:: Exercise goal ::
Copy the lines below word for word, from the line containing "collectors: A. Molina R." through the last line, and leave the pictures out of your answer.
━━━━
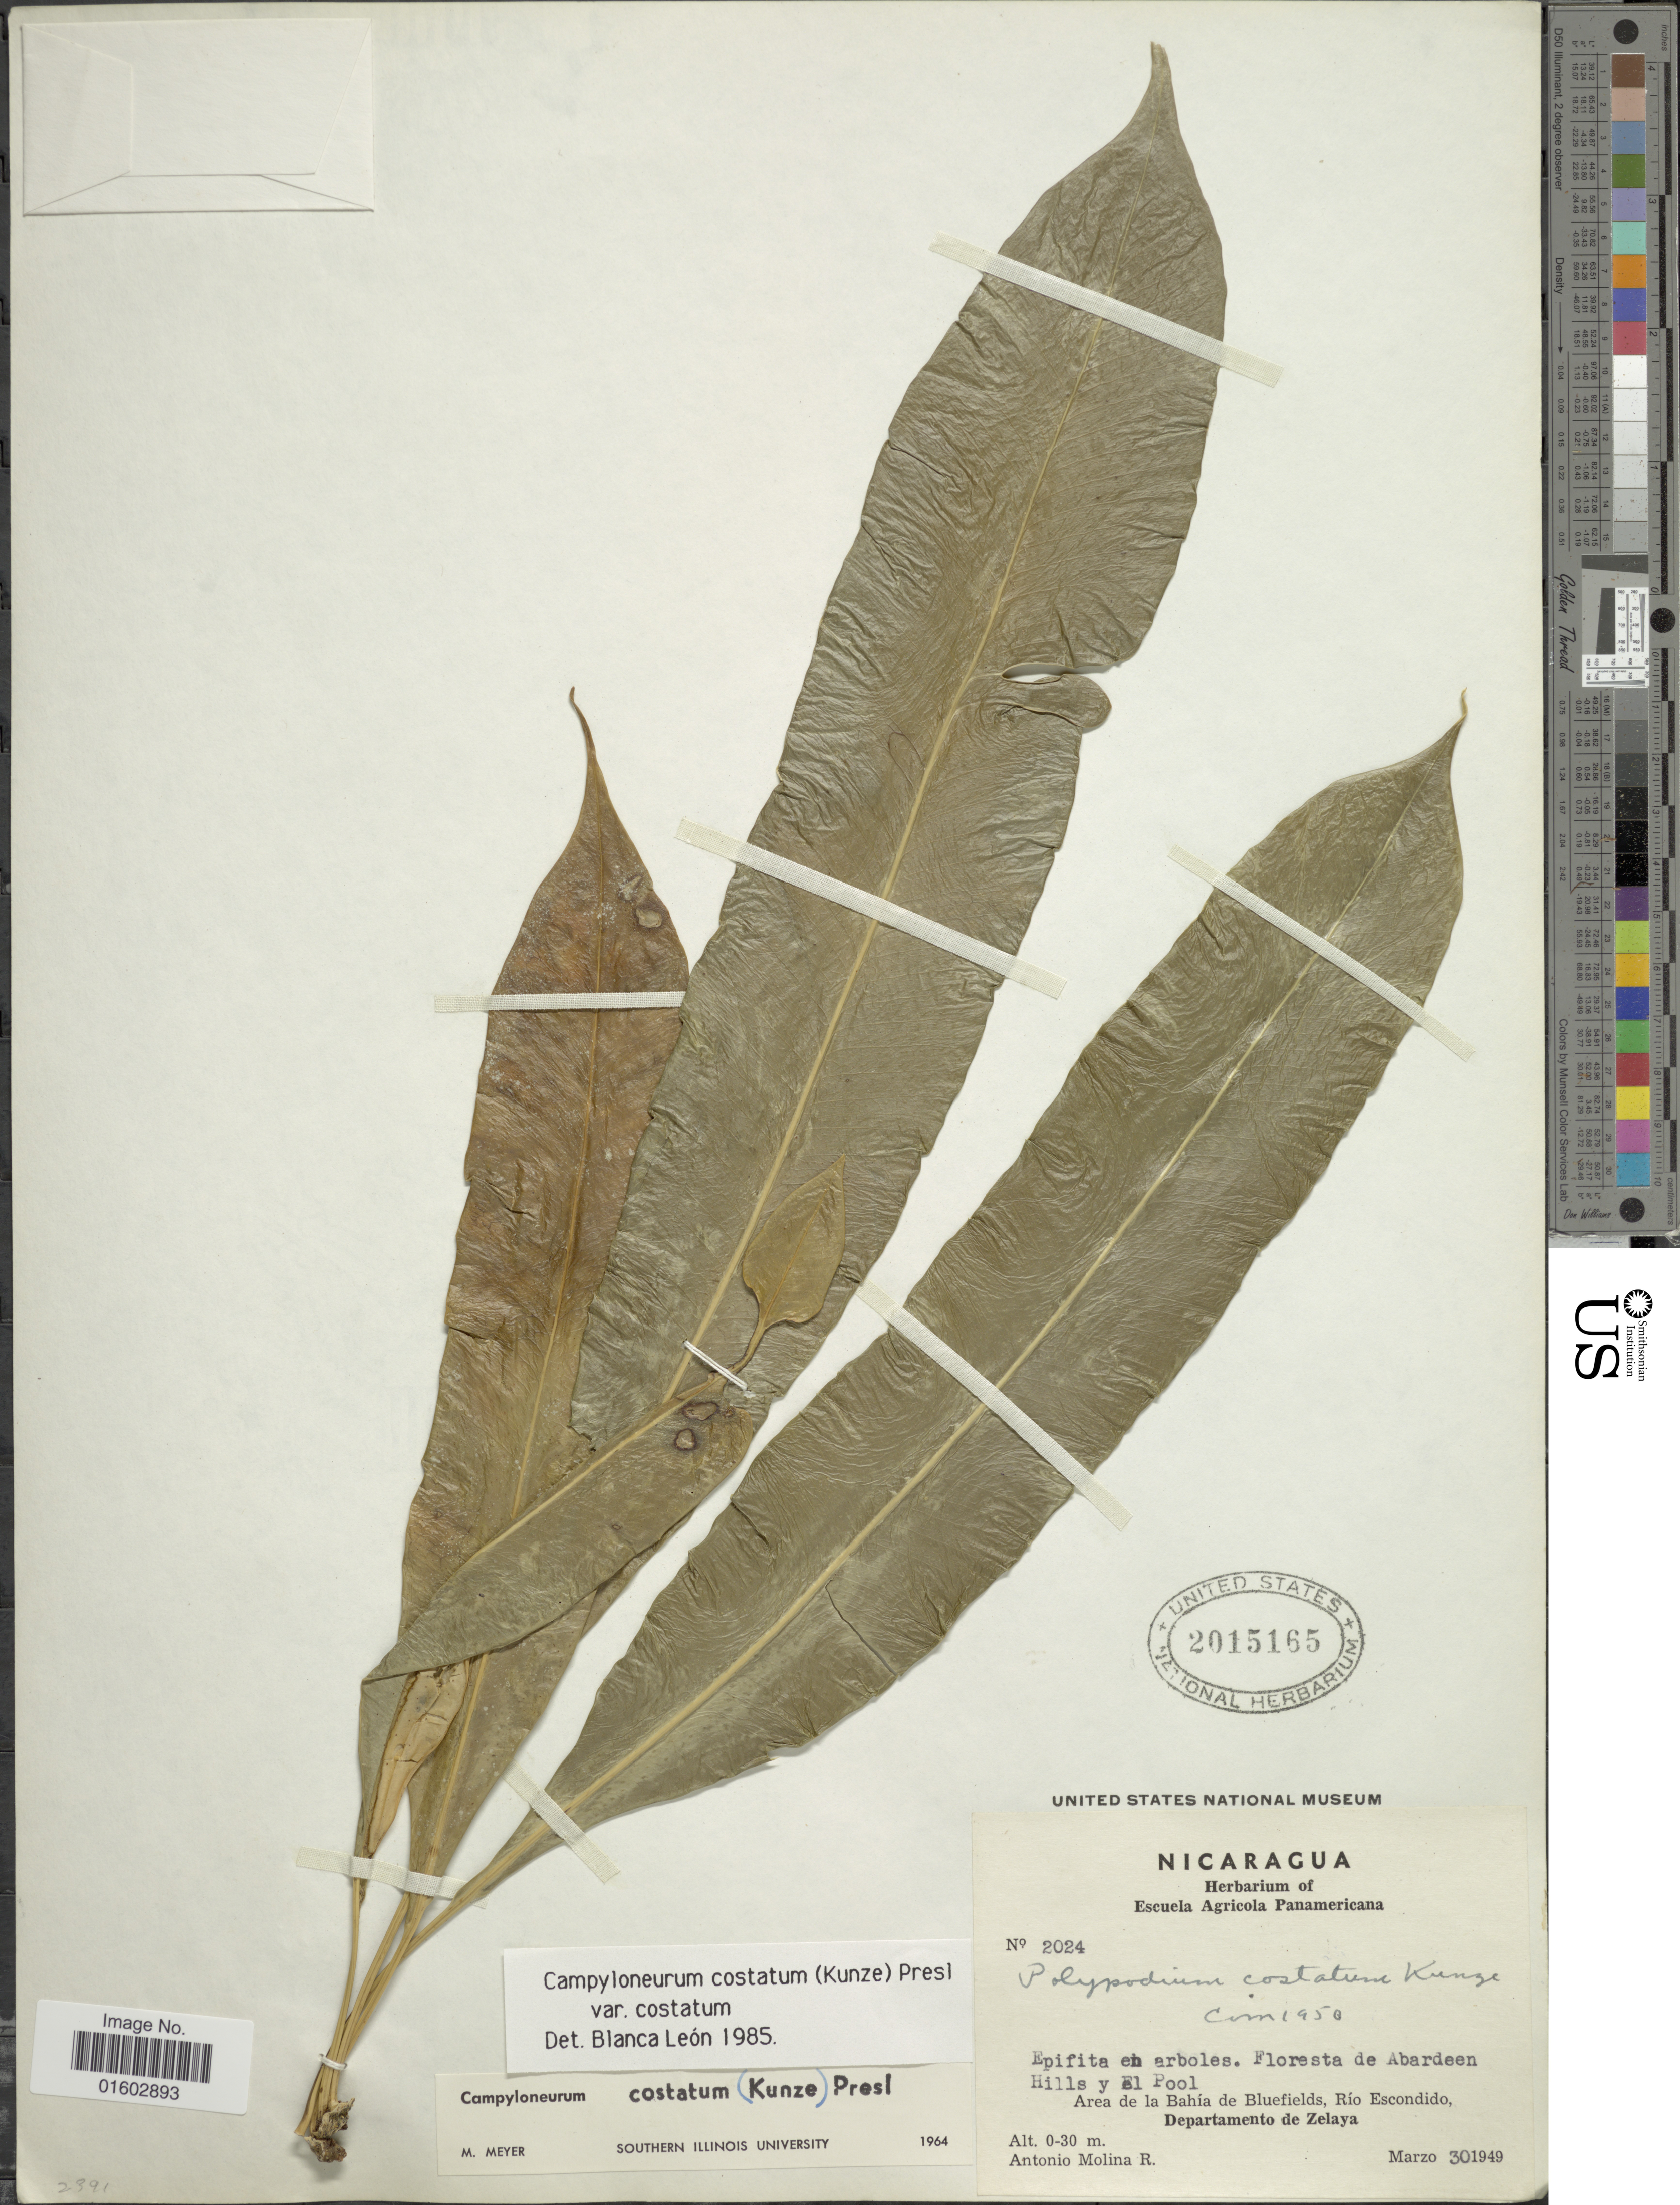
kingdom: Plantae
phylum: Tracheophyta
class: Polypodiopsida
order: Polypodiales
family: Polypodiaceae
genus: Campyloneurum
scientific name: Campyloneurum costatum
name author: (Kunze) C. Presl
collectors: A. Molina R.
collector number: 2024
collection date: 1949-03-30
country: Nicaragua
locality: Area de la Bahia de Bluefields, Rio Escondidi, departamento de Zelaya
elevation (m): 0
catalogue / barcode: US 2015165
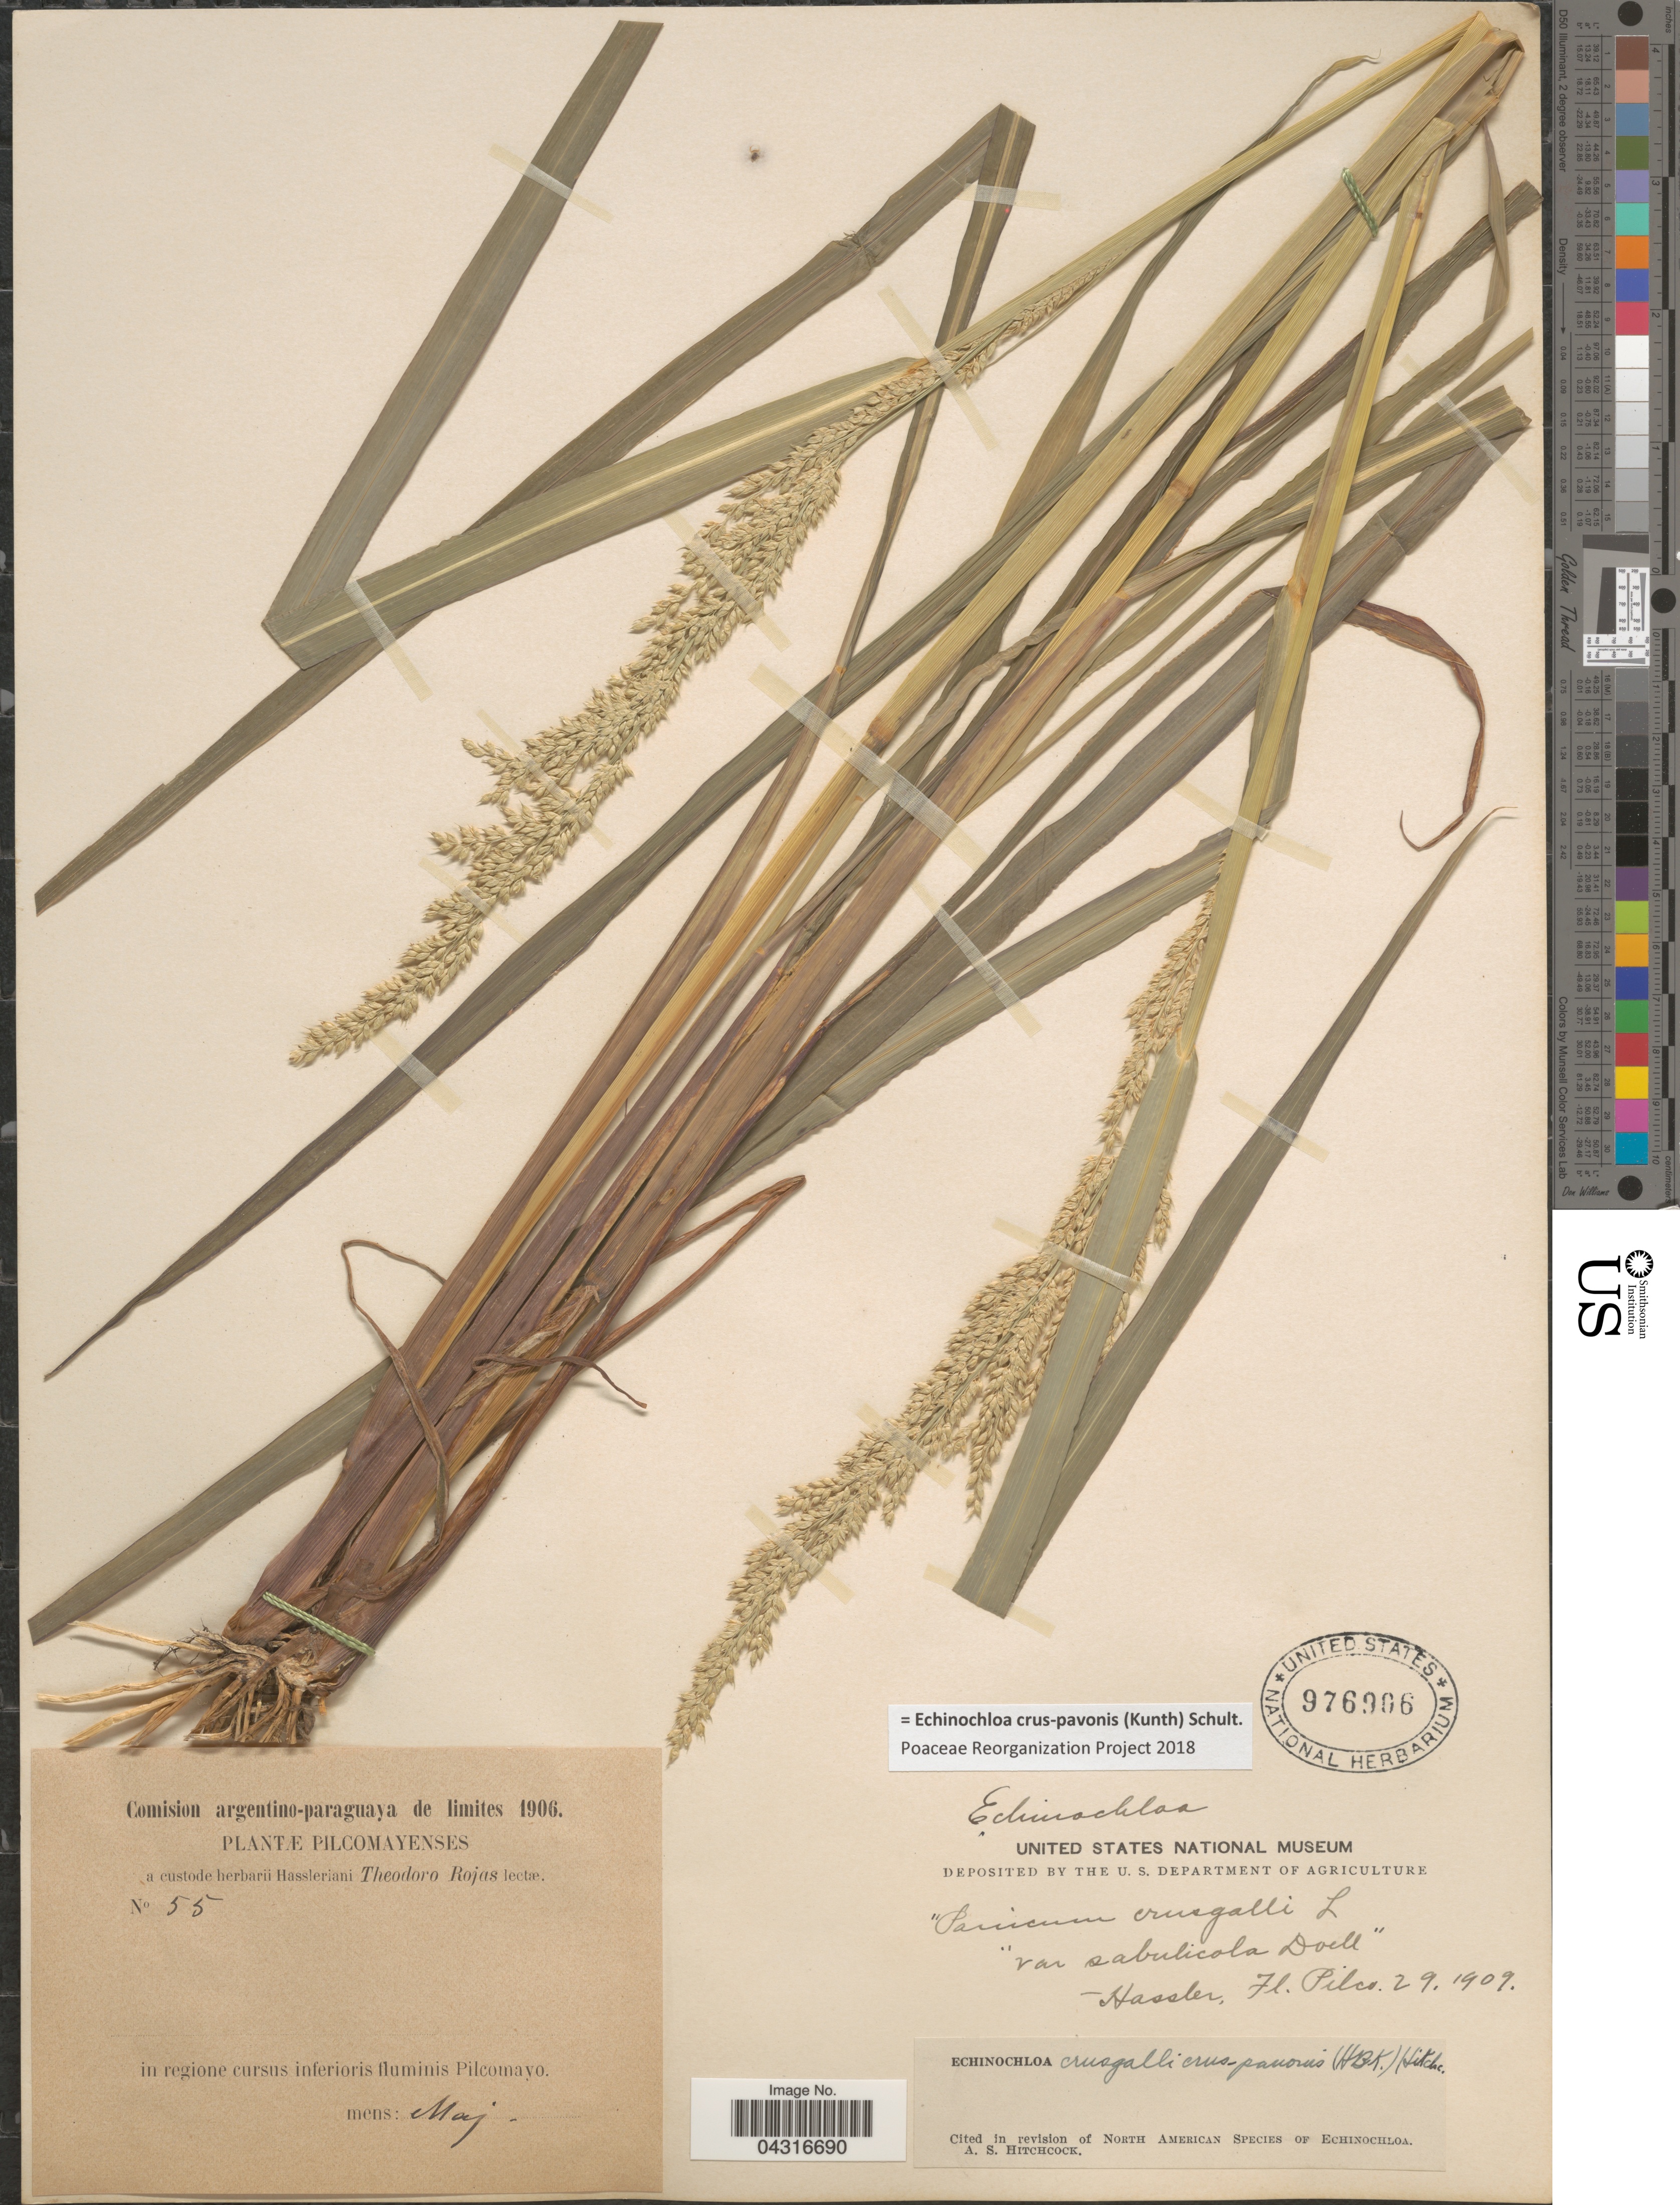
━━━━
:: Answer to the exercise ::
collectors: A. Molina R.
collector number: 2024
collection date: 1949-03-30
country: Nicaragua
locality: Area de la Bahia de Bluefields, Rio Escondidi, departamento de Zelaya
elevation (m): 0
catalogue / barcode: US 2015165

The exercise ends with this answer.